Common Workflow Language User Guide: Recommended Practices

Below are a set of recommended good practices to keep in mind when writing a Common Workflow Language description for a tool or workflow. These guidelines are presented for consideration on a scale of usefulness: more is better, not all are required.

☐ No type: string parameters for names of input or reference files/directories; use type: File or type: Directory as appropriate.

☐ Include a license that allows for re-use by anyone, e.g. Apache 2.0. Example of license inclusion.

☐ Include attribution information for the author(s) of the CWL tool or workflow description. Use unambiguous identifiers like ORCID.

☐ In tool descriptions, list dependencies using short name(s) under SoftwareRequirement.

☐ Include SciCrunch identifiers for dependencies in format.

☐ All input and output identifiers should reflect their conceptual identity. Use informative names like unaligned_sequences, reference_genome, phylogeny, or aligned_sequences instead of foo_input, foo_file, result, input, output, and so forth.

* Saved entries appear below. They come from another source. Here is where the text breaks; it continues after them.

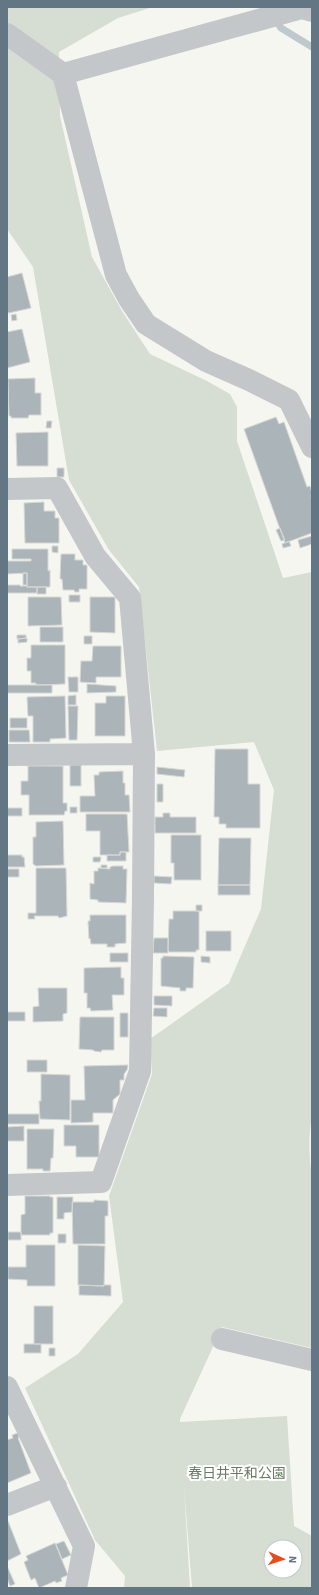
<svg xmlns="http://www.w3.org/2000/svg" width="319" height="1595" viewBox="0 0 319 1595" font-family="'Source Sans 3','Noto Sans JP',sans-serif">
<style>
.green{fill:#d6ddd2;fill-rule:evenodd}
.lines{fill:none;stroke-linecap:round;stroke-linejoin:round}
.stream{stroke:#bec9ce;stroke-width:7}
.building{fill:#abb4b8;stroke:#d7d7d4}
.minor{stroke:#c3c7ca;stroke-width:22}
.labels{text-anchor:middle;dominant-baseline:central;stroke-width:4;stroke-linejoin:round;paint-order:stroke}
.park-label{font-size:14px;fill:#677b62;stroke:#fff}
</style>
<rect width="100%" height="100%" fill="#f6f6f1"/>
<path class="green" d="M 7,7 L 153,7 L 118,18 L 59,52 L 60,116 L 92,257 L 122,311 L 150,354 L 207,381 L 230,394 L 237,407 L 237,441 L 283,578 L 312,572 L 312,1116 C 308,1137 309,1157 312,1178 L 312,1348 L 222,1327 L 180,1419 L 180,1422 L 287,1416 L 294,1526 L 312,1536 L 312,1588 L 192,1588 L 184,1487 L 190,1588 L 124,1588 L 125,1576 L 95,1540 L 25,1388 L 78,1354 L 123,1302 L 109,1196 L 152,1074 L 150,1039 L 229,983 L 261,909 L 274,790 L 254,742 L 157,751 L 139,587 L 109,550 L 69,480 L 33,267 L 7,229 ZM 271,1547 L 295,1547 L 295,1571 L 271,1571 Z"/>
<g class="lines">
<path class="stream" d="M 275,19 L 281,28 L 312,47"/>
</g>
<path class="building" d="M 22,273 L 31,308 L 9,313 L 7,312 L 7,277 Z
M 16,314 L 17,320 L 12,321 L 11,315 Z
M 22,329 L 30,362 L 7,368 L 7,332 Z
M 35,378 L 35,393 L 41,393 L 41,415 L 29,415 L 28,418 L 11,418 L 11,416 L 9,416 L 8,379 Z
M 276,417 L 279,424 L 284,422 L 307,487 L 310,486 L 312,493 L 311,496 L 312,500 L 312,533 L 285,543 L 244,429 Z
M 47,421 L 52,421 L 51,428 L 46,428 Z
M 48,432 L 48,466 L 17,466 L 16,433 Z
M 57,468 L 64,468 L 64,477 L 57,477 Z
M 44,502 L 44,511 L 55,511 L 55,518 L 59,518 L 59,543 L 25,543 L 24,503 Z
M 280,528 L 285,540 L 281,541 L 276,530 Z
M 312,536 L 312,544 L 300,548 L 298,540 Z
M 289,541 L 291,546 L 283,548 L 282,544 Z
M 52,546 L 58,546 L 58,553 L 52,552 Z
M 12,549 L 48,549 L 48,571 L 50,570 L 50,587 L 27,587 L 27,573 L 7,574 L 7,561 L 31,561 L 31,559 L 12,559 Z
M 61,554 L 75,554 L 75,560 L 83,560 L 83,565 L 87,565 L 87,589 L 79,589 L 79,592 L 75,592 L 74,590 L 63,590 L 62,579 L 60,579 Z
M 23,573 L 27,573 L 27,585 L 23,585 Z
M 7,585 L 20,585 L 20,586 L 27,586 L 27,587 L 37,587 L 37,593 L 7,593 Z
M 37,587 L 46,587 L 46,594 L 37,594 Z
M 69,595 L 80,595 L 80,602 L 69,602 Z
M 28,597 L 61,597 L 62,625 L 28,626 Z
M 90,597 L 115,597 L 115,633 L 90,632 Z
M 40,627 L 63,627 L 63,642 L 40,642 Z
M 17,635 L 26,635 L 26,638 L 17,639 Z
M 84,636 L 92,636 L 92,644 L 84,644 Z
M 27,638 L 27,642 L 18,643 L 18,639 Z
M 31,645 L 65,645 L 65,684 L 36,685 L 36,683 L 31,683 L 31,671 L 27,671 L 27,658 L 31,658 Z
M 93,646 L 121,646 L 121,677 L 96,677 L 96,683 L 80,682 L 81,661 L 92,661 Z
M 68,677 L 78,677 L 78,692 L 69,692 Z
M 87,684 L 116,686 L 116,692 L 87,693 Z
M 7,685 L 52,685 L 52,693 L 7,693 Z
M 76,695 L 76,705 L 68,705 L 68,696 Z
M 65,696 L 66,738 L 50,739 L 50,742 L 33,742 L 33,716 L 28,716 L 27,697 Z
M 106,696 L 125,696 L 125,736 L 95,736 L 95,703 L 106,703 Z
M 68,706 L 78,706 L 77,740 L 69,740 Z
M 10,718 L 27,718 L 27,728 L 10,728 Z
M 9,730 L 29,730 L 30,742 L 9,742 Z
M 215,749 L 248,749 L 248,784 L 260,784 L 260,828 L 226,828 L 226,824 L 219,824 L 219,817 L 214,817 Z
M 70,765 L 81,765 L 81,786 L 70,786 Z
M 28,766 L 63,766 L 63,803 L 67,803 L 67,811 L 65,811 L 64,815 L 29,815 L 29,795 L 21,795 L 21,781 L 28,781 Z
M 157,767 L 185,770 L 184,777 L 157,774 Z
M 123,771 L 123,783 L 125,783 L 125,795 L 129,795 L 130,812 L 80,812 L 80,796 L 95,796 L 94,775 L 99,775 L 99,772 Z
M 157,784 L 163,784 L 163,802 L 157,802 Z
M 70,807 L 77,807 L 77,813 L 70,813 Z
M 7,808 L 22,808 L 22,816 L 7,816 Z
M 163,813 L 170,813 L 170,817 L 196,817 L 196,833 L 155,833 L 155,817 L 163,817 Z
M 86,814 L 127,814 L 129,852 L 120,852 L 120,855 L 100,855 L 100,831 L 86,831 Z
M 63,821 L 64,865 L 36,866 L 33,864 L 33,837 L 36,837 L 36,822 Z
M 171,835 L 201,835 L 201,880 L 174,880 L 174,863 L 171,863 Z
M 219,838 L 251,838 L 250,885 L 218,885 Z
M 120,852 L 126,852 L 126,861 L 107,861 L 107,855 L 120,855 Z
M 7,855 L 22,855 L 22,857 L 24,857 L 25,867 L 7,867 Z
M 93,857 L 101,857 L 100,862 L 93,862 Z
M 101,865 L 107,865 L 107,868 L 101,868 Z
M 113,866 L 123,866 L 123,869 L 127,869 L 126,903 L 98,902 L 98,900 L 90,899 L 90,883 L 94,884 L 94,871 L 98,871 L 98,868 L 110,869 L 110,867 Z
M 36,868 L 66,868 L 67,916 L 59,918 L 58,916 L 34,916 L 35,919 L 28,919 L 28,913 L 36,913 Z
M 7,869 L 19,869 L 19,877 L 7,877 Z
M 154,876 L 172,877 L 171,884 L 154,883 Z
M 218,885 L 250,885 L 250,895 L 218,895 Z
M 196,905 L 202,905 L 202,911 L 196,911 Z
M 173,911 L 199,911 L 199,950 L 196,950 L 196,952 L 169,952 L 168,950 L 169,919 L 173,919 Z
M 90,915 L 126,915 L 126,943 L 115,944 L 115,947 L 107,947 L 107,944 L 91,944 L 90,938 L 89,939 L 88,921 L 90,921 Z
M 206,931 L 231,931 L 231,951 L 206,951 Z
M 154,938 L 168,938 L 168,953 L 153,953 Z
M 110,953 L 128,953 L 128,962 L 110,962 Z
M 163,956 L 194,957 L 193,988 L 186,988 L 186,991 L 180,991 L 180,988 L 161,986 L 161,958 L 163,958 Z
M 201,956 L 210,957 L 210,963 L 201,962 Z
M 121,967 L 121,978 L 124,978 L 124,995 L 112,995 L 113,1010 L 91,1011 L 90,1008 L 87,1008 L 87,993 L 84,993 L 84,968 Z
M 38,988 L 67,988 L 67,1013 L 63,1014 L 63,1021 L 33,1022 L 33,1007 L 39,1006 Z
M 154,996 L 172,996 L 172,1006 L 154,1005 Z
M 154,1008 L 167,1008 L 167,1017 L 153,1016 Z
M 7,1012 L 25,1012 L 25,1021 L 7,1021 Z
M 120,1013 L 128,1013 L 128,1037 L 120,1037 Z
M 80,1017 L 114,1017 L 114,1050 L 102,1050 L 101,1052 L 94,1051 L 93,1050 L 79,1049 Z
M 27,1060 L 47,1060 L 47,1072 L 27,1072 Z
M 128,1065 L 127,1070 L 124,1074 L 124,1080 L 120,1080 L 120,1094 L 113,1100 L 113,1113 L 93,1113 L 93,1122 L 71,1123 L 71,1100 L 85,1100 L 84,1066 Z
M 41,1074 L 70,1075 L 70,1120 L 40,1119 L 39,1101 L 41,1101 Z
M 7,1114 L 39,1114 L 39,1124 L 7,1124 Z
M 64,1125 L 99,1125 L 99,1157 L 76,1157 L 76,1146 L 64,1146 Z
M 24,1126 L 24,1141 L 7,1141 L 7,1127 Z
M 27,1129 L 54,1129 L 53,1158 L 51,1158 L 50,1171 L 43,1171 L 43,1169 L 27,1169 Z
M 25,1196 L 50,1196 L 50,1197 L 53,1197 L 53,1233 L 50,1233 L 50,1235 L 21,1235 L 21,1215 L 25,1214 Z
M 57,1197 L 73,1197 L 72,1212 L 64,1213 L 64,1219 L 57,1219 Z
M 94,1200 L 108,1201 L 108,1216 L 105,1216 L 105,1244 L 73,1244 L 72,1202 L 94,1202 Z
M 8,1232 L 21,1232 L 21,1240 L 8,1240 Z
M 58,1234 L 66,1234 L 66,1243 L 58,1243 Z
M 26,1245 L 55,1245 L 55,1286 L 27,1286 L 27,1280 L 8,1279 L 8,1267 L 26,1267 Z
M 78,1245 L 105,1246 L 104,1286 L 78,1285 Z
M 104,1284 L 105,1285 L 111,1285 L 111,1296 L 79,1295 L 79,1285 L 104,1286 Z
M 34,1306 L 53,1306 L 53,1344 L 34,1344 Z
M 24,1344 L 41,1344 L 41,1353 L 24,1353 Z
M 49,1348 L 55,1348 L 55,1356 L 49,1356 Z
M 18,1433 L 19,1438 L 18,1438 L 31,1473 L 7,1483 L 7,1440 L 13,1438 L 12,1435 Z
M 8,1521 L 21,1554 L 7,1561 L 7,1522 Z
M 64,1541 L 71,1555 L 62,1559 L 56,1544 Z
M 55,1543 L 68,1575 L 61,1578 L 62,1581 L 56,1583 L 55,1581 L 39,1588 L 35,1578 L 31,1580 L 24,1562 L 28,1560 L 26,1556 Z
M 7,1568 L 8,1568 L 15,1584 L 10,1586 L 7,1578 Z"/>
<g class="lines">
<path class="minor" d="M 7,34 L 63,74 L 116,275 L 129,299 L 146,324 L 206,361 L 249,380 L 289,400 L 312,447
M 63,74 L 302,8 L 312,11
M 7,489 L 57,488 L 95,556 L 130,598 L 144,754 L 143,898 L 140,1071 L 101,1182 L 7,1185
M 7,755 L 144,754
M 222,1339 L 312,1360
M 7,1387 L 84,1546 L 76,1588
M 7,1505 L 56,1486"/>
</g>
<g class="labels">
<g class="park-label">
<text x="237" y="1474">春日井平和公園</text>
</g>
</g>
<rect width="319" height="1595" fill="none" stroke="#637684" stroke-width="16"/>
<g transform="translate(283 1559) rotate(93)"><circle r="19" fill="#ffffff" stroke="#c1c8ce"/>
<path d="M0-3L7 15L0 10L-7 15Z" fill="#ec491b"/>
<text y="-6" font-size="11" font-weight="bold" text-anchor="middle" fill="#637684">N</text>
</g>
</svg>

☐ In tool descriptions, include a list of version(s) of the tool that are known to work with this description under SoftwareRequirement.

format should be specified for all input and output Files. Bioinformatics tools should use format identifiers from EDAM. See also iana:text/plain, iana:text/tab-separated-values with $namespaces: { iana: "" }. Full IANA media type list (also known as MIME types). For non-bioinformatics tools use or build an appropriate ontology/controlled vocabulary in the same way. Please edit this page to let us know about it.

☐ Mark all input and output Files that are read from or written to in a streaming compatible way (only once, no random-access), as streamable: true.

☐ Each CommandLineTool description should focus on a single operation only, even if the (sub)command is capable of more. Don’t overcomplicate your tool descriptions with options that you don’t need/use.

☐ Custom types should be defined with one external YAML per type definition for re-use.

☐ Include a top level short label summarising the tool/workflow.

☐ If useful, include a top level doc as well. This should provide a longer, more detailed description than was provided in the top level label (see above).

☐ Use type: enum instead of type: string for elements with a fixed list of valid values.

☐ Evaluate all use of JavaScript for possible elimination or replacement. One common example: manipulating File names and paths? Consider whether one of the built in File properties like basename, nameroot, nameext, etc, could be used instead.

☐ Give the tool description to a colleague (preferably at a different institution) to test and provide feedback.